● **Job item**:
Print the text of all the rows below verbatim, line for line, and leave the pictures out.

== == ==

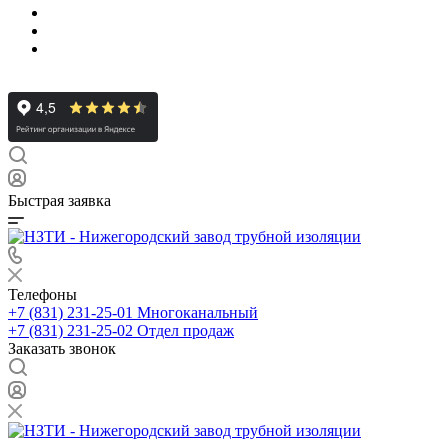
Быстрая заявка
Телефоны
+7 (831) 231-25-01
Многоканальный
+7 (831) 231-25-02
Отдел продаж
Заказать звонок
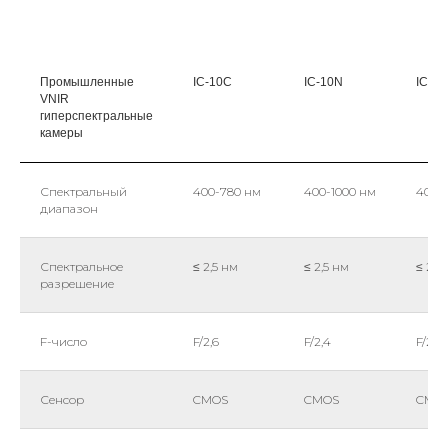
Промышленные
IC-10C
IC-10N
IC-1
VNIR
гиперспектральные
камеры
Спектральный
400-780 нм
400-1000 нм
400-
диапазон
Спектральное
≤ 2,5 нм
≤ 2,5 нм
≤ 2 н
разрешение
F-число
F/2,6
F/2,4
F/2,4
Сенсор
CMOS
CMOS
CMO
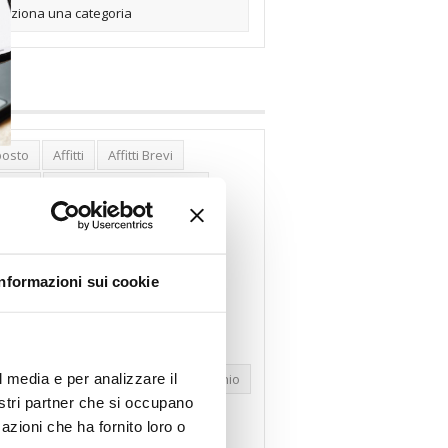
posto
Affitti
Affitti Brevi
erghi
Assemblea Condominio
nca Woolwich
Bilocali
cco Affitti Brevi
Buon Senso
Informazioni sui cookie
mbioabitazione
Carenza Alloggi
se Green
Case Pubbliche
dolare Secca
CO2
Collabenti
l media e per analizzare il
pravendite Immobiliari
Condominio
nostri partner che si occupano
nfcommercio
Confedilizia.EU
azioni che ha fornito loro o
razioni Edilizie
Dirittiproprietà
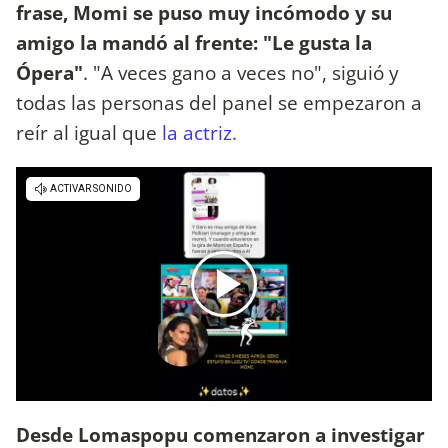
frase, Momi se puso muy incómodo y su
amigo la mandó al frente: "Le gusta la
Ópera"
. "A veces gano a veces no", siguió y
todas las personas del panel se empezaron a
reír al igual que
la actriz.
Desde Lomaspopu comenzaron a investigar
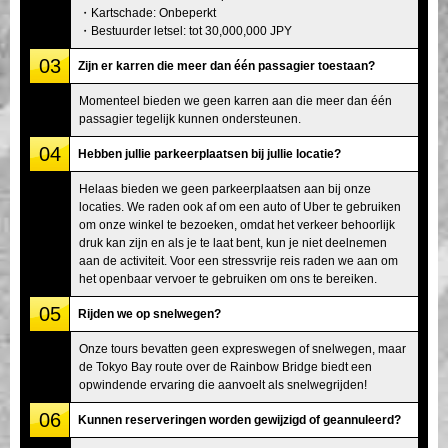
・Kartschade: Onbeperkt
・Bestuurder letsel: tot 30,000,000 JPY
03
Zijn er karren die meer dan één passagier toestaan?
Momenteel bieden we geen karren aan die meer dan één
passagier tegelijk kunnen ondersteunen.
04
Hebben jullie parkeerplaatsen bij jullie locatie?
Helaas bieden we geen parkeerplaatsen aan bij onze
locaties. We raden ook af om een auto of Uber te gebruiken
om onze winkel te bezoeken, omdat het verkeer behoorlijk
druk kan zijn en als je te laat bent, kun je niet deelnemen
aan de activiteit. Voor een stressvrije reis raden we aan om
het openbaar vervoer te gebruiken om ons te bereiken.
05
Rijden we op snelwegen?
Onze tours bevatten geen expreswegen of snelwegen, maar
de Tokyo Bay route over de Rainbow Bridge biedt een
opwindende ervaring die aanvoelt als snelwegrijden!
06
Kunnen reserveringen worden gewijzigd of geannuleerd?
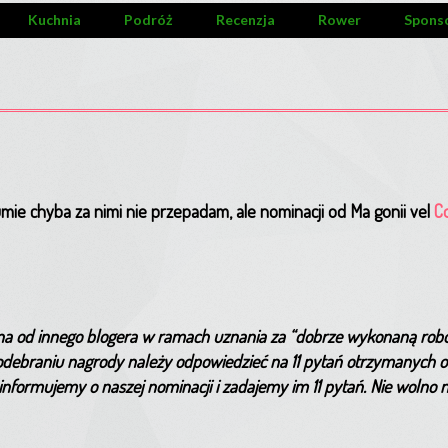
Kuchnia
Podróż
Recenzja
Rower
Spons
umie chyba za nimi nie przepadam, ale nominacji od Ma gonii vel
C
na od innego blogera w ramach uznania za “dobrze wykonaną robot
odebraniu nagrody należy odpowiedzieć na 11 pytań otrzymanych o
informujemy o naszej nominacji i zadajemy im 11 pytań. Nie wolno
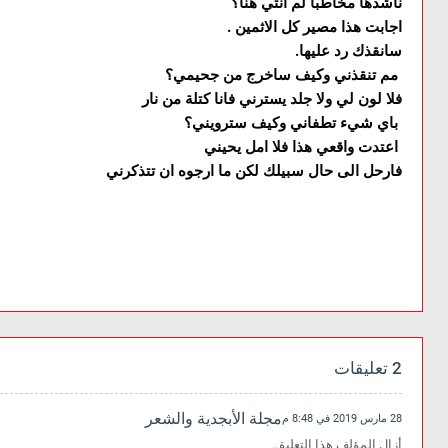
ناشدها مخاطبا لم انتي هنا؟
اجابت هذا مصير كل الاثمين .
سانقذك رد عليها.
مم تنقذني وكيف ساخرج من جحيمي؟
فلا لون لي ولا جلد يسترني فانا كتلة من نار
باي شيء تطفاني وكيف سترويني؟
اعتدت واقعي هذا فلا امل يحيني
فارحل الى حال سبيلك لكن ما ارجوه ان تتذكرني
2 تعليقات
مجلة الأبجدية والشعر
28 مارس 2019 في 8:48 م
أزال المؤلف هذا التعليق.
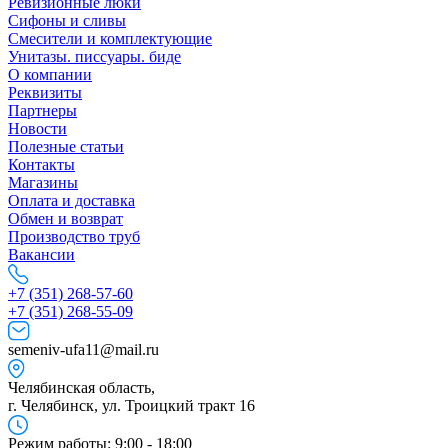
Ревизионные люки
Сифоны и сливы
Смесители и комплектующие
Унитазы. писсуары. биде
О компании
Реквизиты
Партнеры
Новости
Полезные статьи
Контакты
Магазины
Оплата и доставка
Обмен и возврат
Производство труб
Вакансии
+7 (351) 268-57-60
+7 (351) 268-55-09
semeniv-ufa11@mail.ru
Челябинская область,
г. Челябинск, ул. Троицкий тракт 16
Режим работы: 9:00 - 18:00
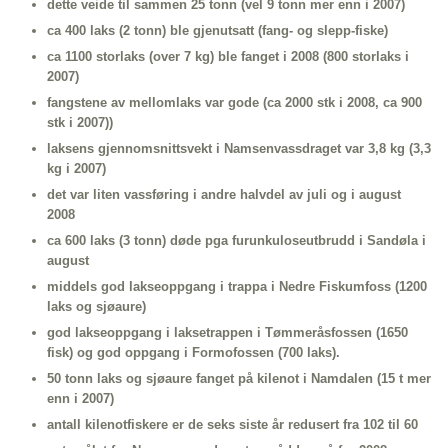
dette veide til sammen 25 tonn (vel 9 tonn mer enn i 2007)
ca 400 laks (2 tonn) ble gjenutsatt (fang- og slepp-fiske)
ca 1100 storlaks (over 7 kg) ble fanget i 2008 (800 storlaks i
2007)
fangstene av mellomlaks var gode (ca 2000 stk i 2008, ca 900
stk i 2007))
laksens gjennomsnittsvekt i Namsenvassdraget var 3,8 kg (3,3
kg i 2007)
det var liten vassføring i andre halvdel av juli og i august
2008
ca 600 laks (3 tonn) døde pga furunkuloseutbrudd i Sandøla i
august
middels god lakseoppgang i trappa i Nedre Fiskumfoss (1200
laks og sjøaure)
god lakseoppgang i laksetrappen i Tømmeråsfossen (1650
fisk) og god oppgang i Formofossen (700 laks).
50 tonn laks og sjøaure fanget på kilenot i Namdalen (15 t mer
enn i 2007)
antall kilenotfiskere er de seks siste år redusert fra 102 til 60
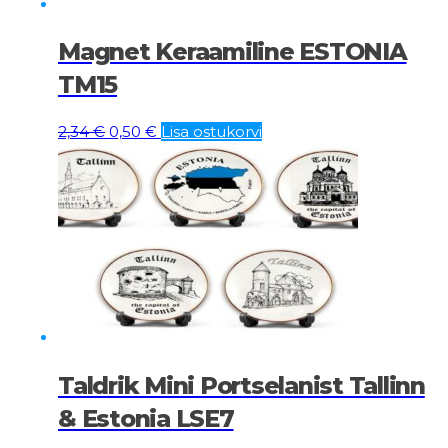
Magnet Keraamiline ESTONIA
TM15
Algne
Current
2,34
€
0,50
€
Lisa ostukorvi
hind
price
oli:
is:
2,34 €.
0,50 €.
Taldrik Mini Portselanist Tallinn
& Estonia LSE7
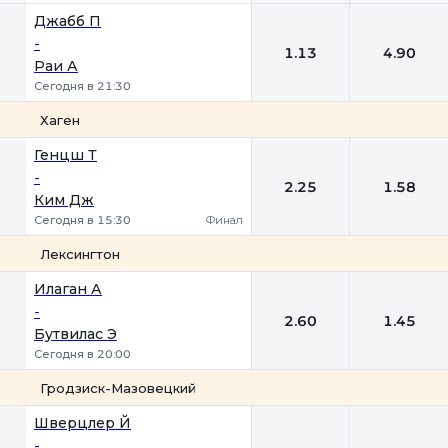
Джабб П
-
1.13
4.90
Раи А
Сегодня в 21:30
Хаген
1
2
Генцш Т
-
2.25
1.58
Ким Дж
Сегодня в 15:30
Финал
Лексингтон
1
2
Илаган А
-
2.60
1.45
Бутвилас Э
Сегодня в 20:00
Гродзиск-Мазовецкий
1
2
Шверцлер Й
-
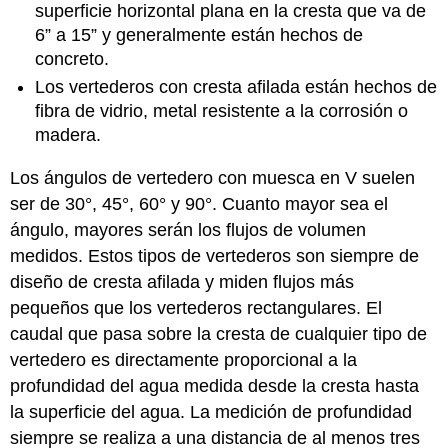
superficie horizontal plana en la cresta que va de
6” a 15” y generalmente están hechos de
concreto.
Los vertederos con cresta afilada están hechos de
fibra de vidrio, metal resistente a la corrosión o
madera.
Los ángulos de vertedero con muesca en V suelen
ser de 30°, 45°, 60° y 90°. Cuanto mayor sea el
ángulo, mayores serán los flujos de volumen
medidos. Estos tipos de vertederos son siempre de
diseño de cresta afilada y miden flujos más
pequeños que los vertederos rectangulares. El
caudal que pasa sobre la cresta de cualquier tipo de
vertedero es directamente proporcional a la
profundidad del agua medida desde la cresta hasta
la superficie del agua. La medición de profundidad
siempre se realiza a una distancia de al menos tres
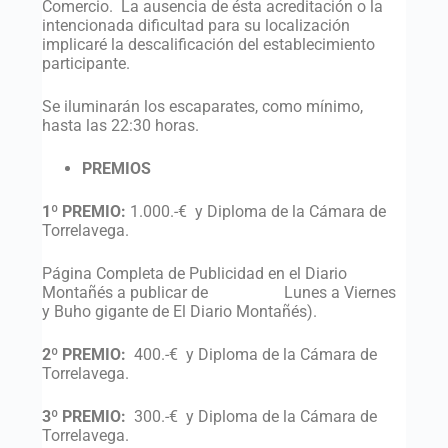
Comercio. La ausencia de ésta acreditación o la
intencionada dificultad para su localización
implicaré la descalificación del establecimiento
participante.
Se iluminarán los escaparates, como mínimo,
hasta las 22:30 horas.
PREMIOS
1º PREMIO:
1.000.-€ y Diploma de la Cámara de
Torrelavega.
Página Completa de Publicidad en el Diario
Montañés a publicar de Lunes a Viernes
y Buho gigante de El Diario Montañés).
2º PREMIO:
400.-€ y Diploma de la Cámara de
Torrelavega.
3º PREMIO:
300.-€ y Diploma de la Cámara de
Torrelavega.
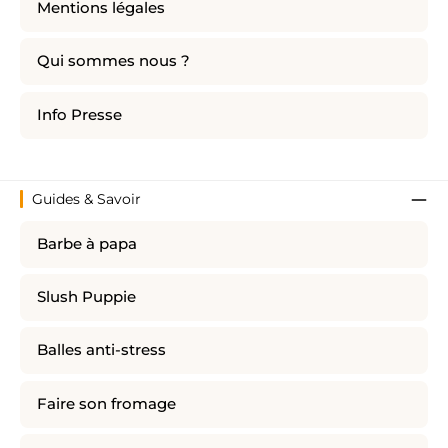
Mentions légales
Qui sommes nous ?
Info Presse
Guides & Savoir
Barbe à papa
Slush Puppie
Balles anti-stress
Faire son fromage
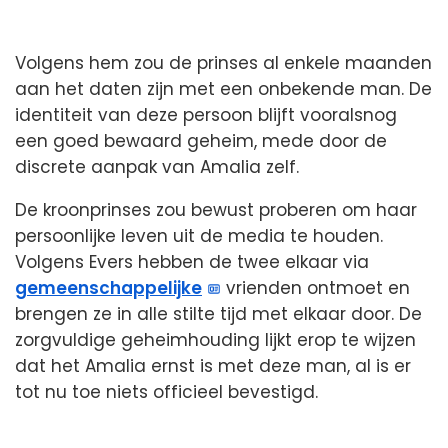
Volgens hem zou de prinses al enkele maanden
aan het daten zijn met een onbekende man. De
identiteit van deze persoon blijft vooralsnog
een goed bewaard geheim, mede door de
discrete aanpak van Amalia zelf.
De kroonprinses zou bewust proberen om haar
persoonlijke leven uit de media te houden.
Volgens Evers hebben de twee elkaar via
gemeenschappelijke
vrienden ontmoet en
brengen ze in alle stilte tijd met elkaar door. De
zorgvuldige geheimhouding lijkt erop te wijzen
dat het Amalia ernst is met deze man, al is er
tot nu toe niets officieel bevestigd.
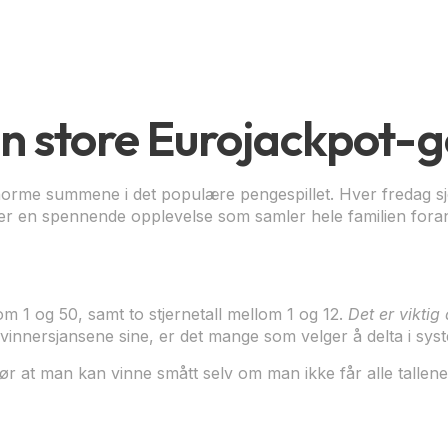
store Eurojackpot-g
e summene i det populære pengespillet. Hver fredag sjekk
er en spennende opplevelse som samler hele familien fora
om 1 og 50, samt to stjernetall mellom 1 og 12.
Det er viktig
e vinnersjansene sine, er det mange som velger å delta i syst
ør at man kan vinne smått selv om man ikke får alle tallene 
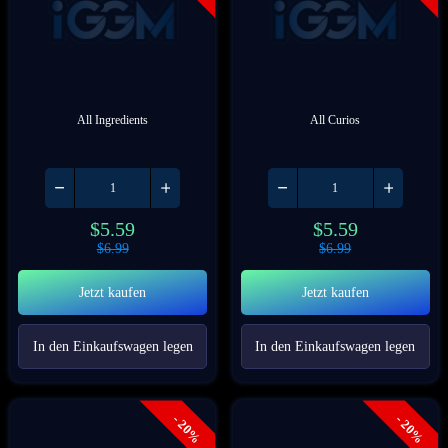
All Ingredients
All Curios
$
5.59
$
5.59
$
6.99
$
6.99
Jetzt kaufen
Jetzt kaufen
In den Einkaufswagen legen
In den Einkaufswagen legen
- 20%
- 20%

== == ==

● **Response box**:
Быстрая заявка
Телефоны
+7 (831) 231-25-01
Многоканальный
+7 (831) 231-25-02
Отдел продаж
Заказать звонок
Промышленные
IC-10C
IC-10N
IC-1
VNIR
гиперспектральные
камеры
Спектральный
400-780 нм
400-1000 нм
400-
диапазон
Спектральное
≤ 2,5 нм
≤ 2,5 нм
≤ 2 н
разрешение
F-число
F/2,6
F/2,4
F/2,4
Сенсор
CMOS
CMOS
CMO
posto
Affitti
Affitti Brevi
erghi
Assemblea Condominio
nca Woolwich
Bilocali
cco Affitti Brevi
Buon Senso
Informazioni sui cookie
mbioabitazione
Carenza Alloggi
se Green
Case Pubbliche
dolare Secca
CO2
Collabenti
l media e per analizzare il
pravendite Immobiliari
Condominio
nostri partner che si occupano
nfcommercio
Confedilizia.EU
azioni che ha fornito loro o
razioni Edilizie
Dirittiproprietà
frase, Momi se puso muy incómodo y su
amigo la mandó al frente: "Le gusta la
Ópera"
. "A veces gano a veces no", siguió y
todas las personas del panel se empezaron a
reír al igual que
la actriz.
Desde Lomaspopu comenzaron a investigar
・Kartschade: Onbeperkt
・Bestuurder letsel: tot 30,000,000 JPY
03
Zijn er karren die meer dan één passagier toestaan?
Momenteel bieden we geen karren aan die meer dan één
passagier tegelijk kunnen ondersteunen.
04
Hebben jullie parkeerplaatsen bij jullie locatie?
Helaas bieden we geen parkeerplaatsen aan bij onze
locaties. We raden ook af om een auto of Uber te gebruiken
om onze winkel te bezoeken, omdat het verkeer behoorlijk
druk kan zijn en als je te laat bent, kun je niet deelnemen
aan de activiteit. Voor een stressvrije reis raden we aan om
het openbaar vervoer te gebruiken om ons te bereiken.
05
Rijden we op snelwegen?
Onze tours bevatten geen expreswegen of snelwegen, maar
de Tokyo Bay route over de Rainbow Bridge biedt een
opwindende ervaring die aanvoelt als snelwegrijden!
06
Kunnen reserveringen worden gewijzigd of geannuleerd?
Kuchnia
Podróż
Recenzja
Rower
Spons
umie chyba za nimi nie przepadam, ale nominacji od Ma gonii vel
C
na od innego blogera w ramach uznania za “dobrze wykonaną robot
odebraniu nagrody należy odpowiedzieć na 11 pytań otrzymanych o
informujemy o naszej nominacji i zadajemy im 11 pytań. Nie wolno
ناشدها مخاطبا لم انتي هنا؟
اجابت هذا مصير كل الاثمين .
سانقذك رد عليها.
مم تنقذني وكيف ساخرج من جحيمي؟
فلا لون لي ولا جلد يسترني فانا كتلة من نار
باي شيء تطفاني وكيف سترويني؟
اعتدت واقعي هذا فلا امل يحيني
فارحل الى حال سبيلك لكن ما ارجوه ان تتذكرني
2 تعليقات
مجلة الأبجدية والشعر
28 مارس 2019 في 8:48 م
أزال المؤلف هذا التعليق.
Ревизионные люки
Сифоны и сливы
Смесители и комплектующие
Унитазы. писсуары. биде
О компании
Реквизиты
Партнеры
Новости
Полезные статьи
Контакты
Магазины
Оплата и доставка
Обмен и возврат
Производство труб
Вакансии
+7 (351) 268-57-60
+7 (351) 268-55-09
semeniv-ufa11@mail.ru
Челябинская область,
г. Челябинск, ул. Троицкий тракт 16
Режим работы: 9:00 - 18:00
dette veide til sammen 25 tonn (vel 9 tonn mer enn i 2007)
ca 400 laks (2 tonn) ble gjenutsatt (fang- og slepp-fiske)
ca 1100 storlaks (over 7 kg) ble fanget i 2008 (800 storlaks i
2007)
fangstene av mellomlaks var gode (ca 2000 stk i 2008, ca 900
stk i 2007))
laksens gjennomsnittsvekt i Namsenvassdraget var 3,8 kg (3,3
kg i 2007)
det var liten vassføring i andre halvdel av juli og i august
2008
ca 600 laks (3 tonn) døde pga furunkuloseutbrudd i Sandøla i
august
middels god lakseoppgang i trappa i Nedre Fiskumfoss (1200
laks og sjøaure)
god lakseoppgang i laksetrappen i Tømmeråsfossen (1650
fisk) og god oppgang i Formofossen (700 laks).
50 tonn laks og sjøaure fanget på kilenot i Namdalen (15 t mer
enn i 2007)
antall kilenotfiskere er de seks siste år redusert fra 102 til 60
Magnet Keraamiline ESTONIA
TM15
Algne
Current
2,34
€
0,50
€
Lisa ostukorvi
hind
price
oli:
is:
2,34 €.
0,50 €.
Taldrik Mini Portselanist Tallinn
& Estonia LSE7
Джабб П
-
1.13
4.90
Раи А
Сегодня в 21:30
Хаген
1
2
Генцш Т
-
2.25
1.58
Ким Дж
Сегодня в 15:30
Финал
Лексингтон
1
2
Илаган А
-
2.60
1.45
Бутвилас Э
Сегодня в 20:00
Гродзиск-Мазовецкий
1
2
Шверцлер Й
-
superficie horizontal plana en la cresta que va de
6” a 15” y generalmente están hechos de
concreto.
Los vertederos con cresta afilada están hechos de
fibra de vidrio, metal resistente a la corrosión o
madera.
Los ángulos de vertedero con muesca en V suelen
ser de 30°, 45°, 60° y 90°. Cuanto mayor sea el
ángulo, mayores serán los flujos de volumen
medidos. Estos tipos de vertederos son siempre de
diseño de cresta afilada y miden flujos más
pequeños que los vertederos rectangulares. El
caudal que pasa sobre la cresta de cualquier tipo de
vertedero es directamente proporcional a la
profundidad del agua medida desde la cresta hasta
la superficie del agua. La medición de profundidad
siempre se realiza a una distancia de al menos tres
Comercio. La ausencia de ésta acreditación o la
intencionada dificultad para su localización
implicaré la descalificación del establecimiento
participante.
Se iluminarán los escaparates, como mínimo,
hasta las 22:30 horas.
PREMIOS
1º PREMIO:
1.000.-€ y Diploma de la Cámara de
Torrelavega.
Página Completa de Publicidad en el Diario
Montañés a publicar de Lunes a Viernes
y Buho gigante de El Diario Montañés).
2º PREMIO:
400.-€ y Diploma de la Cámara de
Torrelavega.
3º PREMIO:
300.-€ y Diploma de la Cámara de
Torrelavega.
Mentions légales
Qui sommes nous ?
Info Presse
Guides & Savoir
Barbe à papa
Slush Puppie
Balles anti-stress
Faire son fromage
Volgens hem zou de prinses al enkele maanden
aan het daten zijn met een onbekende man. De
identiteit van deze persoon blijft vooralsnog
een goed bewaard geheim, mede door de
discrete aanpak van Amalia zelf.
De kroonprinses zou bewust proberen om haar
persoonlijke leven uit de media te houden.
Volgens Evers hebben de twee elkaar via
gemeenschappelijke
vrienden ontmoet en
brengen ze in alle stilte tijd met elkaar door. De
zorgvuldige geheimhouding lijkt erop te wijzen
dat het Amalia ernst is met deze man, al is er
tot nu toe niets officieel bevestigd.
store Eurojackpot-g
e summene i det populære pengespillet. Hver fredag sjekk
er en spennende opplevelse som samler hele familien fora
om 1 og 50, samt to stjernetall mellom 1 og 12.
Det er viktig
e vinnersjansene sine, er det mange som velger å delta i syst
ør at man kan vinne smått selv om man ikke får alle tallene 
All Ingredients
All Curios
$
5.59
$
5.59
$
6.99
$
6.99
Jetzt kaufen
Jetzt kaufen
In den Einkaufswagen legen
In den Einkaufswagen legen
- 20%
- 20%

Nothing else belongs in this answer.